Differences in responsiveness of intrapulmonary artery and vein to arachidonic acid: mechanism of arterial relaxation involves cyclic guanosine 3':5'-monophosphate and cyclic adenosine 3':5'-monophosphate

Abstract

The objective of this study was to examine the relationship between responses of bovine intrapulmonary artery and vein to arachidonic acid and cyclic nucleotide levels in order to better understand the mechanism of relaxation elicited by arachidonic acid and acetylcholine. Arachidonic acid relaxed phenylephrine-precontracted arterial rings and elevated both cyclic GMP and cyclic AMP levels in arteries with intact endothelium.
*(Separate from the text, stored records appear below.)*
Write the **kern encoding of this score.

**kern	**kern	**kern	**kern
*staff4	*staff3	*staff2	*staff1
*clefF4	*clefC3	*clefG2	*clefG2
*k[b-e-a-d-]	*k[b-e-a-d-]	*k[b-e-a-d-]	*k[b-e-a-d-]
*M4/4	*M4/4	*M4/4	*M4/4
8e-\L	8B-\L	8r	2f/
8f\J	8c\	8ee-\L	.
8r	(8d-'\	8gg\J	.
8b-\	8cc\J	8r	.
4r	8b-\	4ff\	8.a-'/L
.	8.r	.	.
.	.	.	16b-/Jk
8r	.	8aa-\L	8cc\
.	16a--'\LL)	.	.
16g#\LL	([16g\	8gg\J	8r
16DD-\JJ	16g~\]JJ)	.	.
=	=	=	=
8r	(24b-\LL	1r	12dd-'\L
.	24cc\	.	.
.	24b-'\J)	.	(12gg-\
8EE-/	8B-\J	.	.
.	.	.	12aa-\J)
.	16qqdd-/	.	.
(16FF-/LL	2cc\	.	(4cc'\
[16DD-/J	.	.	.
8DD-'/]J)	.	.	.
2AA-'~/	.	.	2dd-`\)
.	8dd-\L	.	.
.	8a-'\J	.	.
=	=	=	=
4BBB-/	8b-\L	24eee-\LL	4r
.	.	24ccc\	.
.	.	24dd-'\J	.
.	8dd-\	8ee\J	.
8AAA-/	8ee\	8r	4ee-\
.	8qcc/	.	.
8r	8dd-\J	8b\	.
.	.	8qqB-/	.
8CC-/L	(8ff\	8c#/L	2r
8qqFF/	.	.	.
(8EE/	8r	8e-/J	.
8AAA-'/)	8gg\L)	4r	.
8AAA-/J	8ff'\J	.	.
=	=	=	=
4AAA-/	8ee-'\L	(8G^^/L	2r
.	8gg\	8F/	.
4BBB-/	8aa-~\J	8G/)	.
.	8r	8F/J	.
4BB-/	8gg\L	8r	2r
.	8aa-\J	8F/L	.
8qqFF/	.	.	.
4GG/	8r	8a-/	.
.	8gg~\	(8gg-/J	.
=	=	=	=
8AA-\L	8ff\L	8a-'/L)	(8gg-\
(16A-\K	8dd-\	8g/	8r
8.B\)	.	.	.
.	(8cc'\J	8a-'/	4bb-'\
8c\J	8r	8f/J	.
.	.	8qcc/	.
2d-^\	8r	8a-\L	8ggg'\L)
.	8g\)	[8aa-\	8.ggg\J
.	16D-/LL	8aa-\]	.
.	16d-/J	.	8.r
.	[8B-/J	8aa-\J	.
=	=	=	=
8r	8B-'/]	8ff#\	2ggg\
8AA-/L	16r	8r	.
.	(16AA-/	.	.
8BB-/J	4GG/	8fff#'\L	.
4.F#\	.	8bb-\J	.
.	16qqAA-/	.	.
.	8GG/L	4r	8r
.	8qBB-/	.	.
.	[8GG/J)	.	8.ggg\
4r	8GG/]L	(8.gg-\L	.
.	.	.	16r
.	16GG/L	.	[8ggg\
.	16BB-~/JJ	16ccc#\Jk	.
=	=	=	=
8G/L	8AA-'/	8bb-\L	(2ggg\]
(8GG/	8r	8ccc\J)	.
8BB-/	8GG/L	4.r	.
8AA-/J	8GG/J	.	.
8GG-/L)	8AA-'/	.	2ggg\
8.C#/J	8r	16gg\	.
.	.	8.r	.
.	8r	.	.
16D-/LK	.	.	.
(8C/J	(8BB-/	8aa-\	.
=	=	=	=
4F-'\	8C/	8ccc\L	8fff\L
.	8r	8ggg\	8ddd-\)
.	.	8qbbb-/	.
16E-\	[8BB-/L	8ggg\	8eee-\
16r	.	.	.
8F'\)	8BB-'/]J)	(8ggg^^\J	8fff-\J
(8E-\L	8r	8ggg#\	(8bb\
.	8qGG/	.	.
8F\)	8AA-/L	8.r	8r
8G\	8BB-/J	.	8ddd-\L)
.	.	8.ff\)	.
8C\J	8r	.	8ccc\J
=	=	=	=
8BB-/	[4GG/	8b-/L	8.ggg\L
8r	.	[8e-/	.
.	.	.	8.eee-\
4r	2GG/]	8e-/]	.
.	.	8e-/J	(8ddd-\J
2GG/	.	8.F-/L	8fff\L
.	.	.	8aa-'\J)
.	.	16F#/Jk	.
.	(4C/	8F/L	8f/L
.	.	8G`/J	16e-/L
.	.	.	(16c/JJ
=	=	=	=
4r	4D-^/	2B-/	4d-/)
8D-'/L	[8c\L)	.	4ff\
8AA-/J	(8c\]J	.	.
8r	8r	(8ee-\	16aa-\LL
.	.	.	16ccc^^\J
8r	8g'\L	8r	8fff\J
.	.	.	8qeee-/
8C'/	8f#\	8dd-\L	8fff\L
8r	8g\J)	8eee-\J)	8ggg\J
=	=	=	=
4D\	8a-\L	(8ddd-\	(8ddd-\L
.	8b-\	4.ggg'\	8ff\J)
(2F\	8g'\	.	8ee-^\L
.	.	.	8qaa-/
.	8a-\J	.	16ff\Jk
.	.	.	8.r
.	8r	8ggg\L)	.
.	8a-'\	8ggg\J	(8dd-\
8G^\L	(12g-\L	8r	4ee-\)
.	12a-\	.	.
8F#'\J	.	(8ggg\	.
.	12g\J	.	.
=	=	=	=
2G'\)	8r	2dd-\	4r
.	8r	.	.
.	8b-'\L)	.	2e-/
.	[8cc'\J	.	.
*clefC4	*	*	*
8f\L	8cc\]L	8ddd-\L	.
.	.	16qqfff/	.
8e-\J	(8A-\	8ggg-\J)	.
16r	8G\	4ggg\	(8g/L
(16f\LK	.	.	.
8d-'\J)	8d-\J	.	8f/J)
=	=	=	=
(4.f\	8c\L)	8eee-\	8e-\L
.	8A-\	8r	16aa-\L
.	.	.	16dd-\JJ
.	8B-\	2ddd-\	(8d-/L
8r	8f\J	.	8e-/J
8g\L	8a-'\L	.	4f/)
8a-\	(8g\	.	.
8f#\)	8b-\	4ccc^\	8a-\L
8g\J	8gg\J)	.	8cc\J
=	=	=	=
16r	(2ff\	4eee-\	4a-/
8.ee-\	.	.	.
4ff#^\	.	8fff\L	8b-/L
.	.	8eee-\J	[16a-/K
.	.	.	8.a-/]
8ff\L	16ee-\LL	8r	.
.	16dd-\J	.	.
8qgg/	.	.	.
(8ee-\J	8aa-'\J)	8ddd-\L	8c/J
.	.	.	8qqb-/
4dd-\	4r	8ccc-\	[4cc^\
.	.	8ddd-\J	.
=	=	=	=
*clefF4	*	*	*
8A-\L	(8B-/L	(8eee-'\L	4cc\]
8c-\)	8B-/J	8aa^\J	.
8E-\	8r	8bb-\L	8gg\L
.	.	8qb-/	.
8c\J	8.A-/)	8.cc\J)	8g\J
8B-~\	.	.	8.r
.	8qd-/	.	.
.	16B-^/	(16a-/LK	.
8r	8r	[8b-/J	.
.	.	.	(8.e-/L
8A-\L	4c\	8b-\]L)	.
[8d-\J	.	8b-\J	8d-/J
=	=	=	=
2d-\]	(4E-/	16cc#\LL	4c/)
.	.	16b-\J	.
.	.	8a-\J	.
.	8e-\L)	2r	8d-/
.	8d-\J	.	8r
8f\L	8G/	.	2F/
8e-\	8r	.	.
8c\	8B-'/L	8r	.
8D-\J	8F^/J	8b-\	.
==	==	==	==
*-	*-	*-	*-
In contrast, endothelium-damaged arterial rings contracted to arachidonic acid without demonstrating significant changes in cyclic nucleotide levels. Indomethacin partially inhibited endothelium-dependent relaxation and abolished cyclic AMP accumulation whereas methylene blue, a guanylate cyclase inhibitor, partially inhibited relaxation and abolished cyclic GMP accumulation in response to arachidonic acid. All vessel responses were blocked by a combination of the two inhibitors. Prostaglandin (PG) I2 relaxed arterial rings and elevated cyclic AMP levels whereas PGE2 and PGF2 alpha caused contraction, suggesting that the indomethacin-sensitive component of arachidonic acid-elicited relaxation is due to PGI2 formation and cyclic AMP accumulation. The methylene blue-sensitive component is attributed to an endothelium-dependent but cyclooxygenase-independent generation of a substance causing cyclic GMP accumulation. Intrapulmonary veins contracted to arachidonic acid with no changes in cyclic nucleotide levels and PGI2 was without effect. Homogenates of intrapulmonary artery and vein formed 6-keto-PGF1 alpha, PGF2 alpha and PGE2 from [14C]arachidonic acid, which was inhibited by indomethacin. Thus, bovine intrapulmonary vein may not possess receptors for PGI2. The failure of endothelium-intact vein to relax to acetylcholine may be related to the lack of a relaxant effect by arachidonic acid, perhaps attributed to the absence of generation of an endothelium-derived relaxing factor.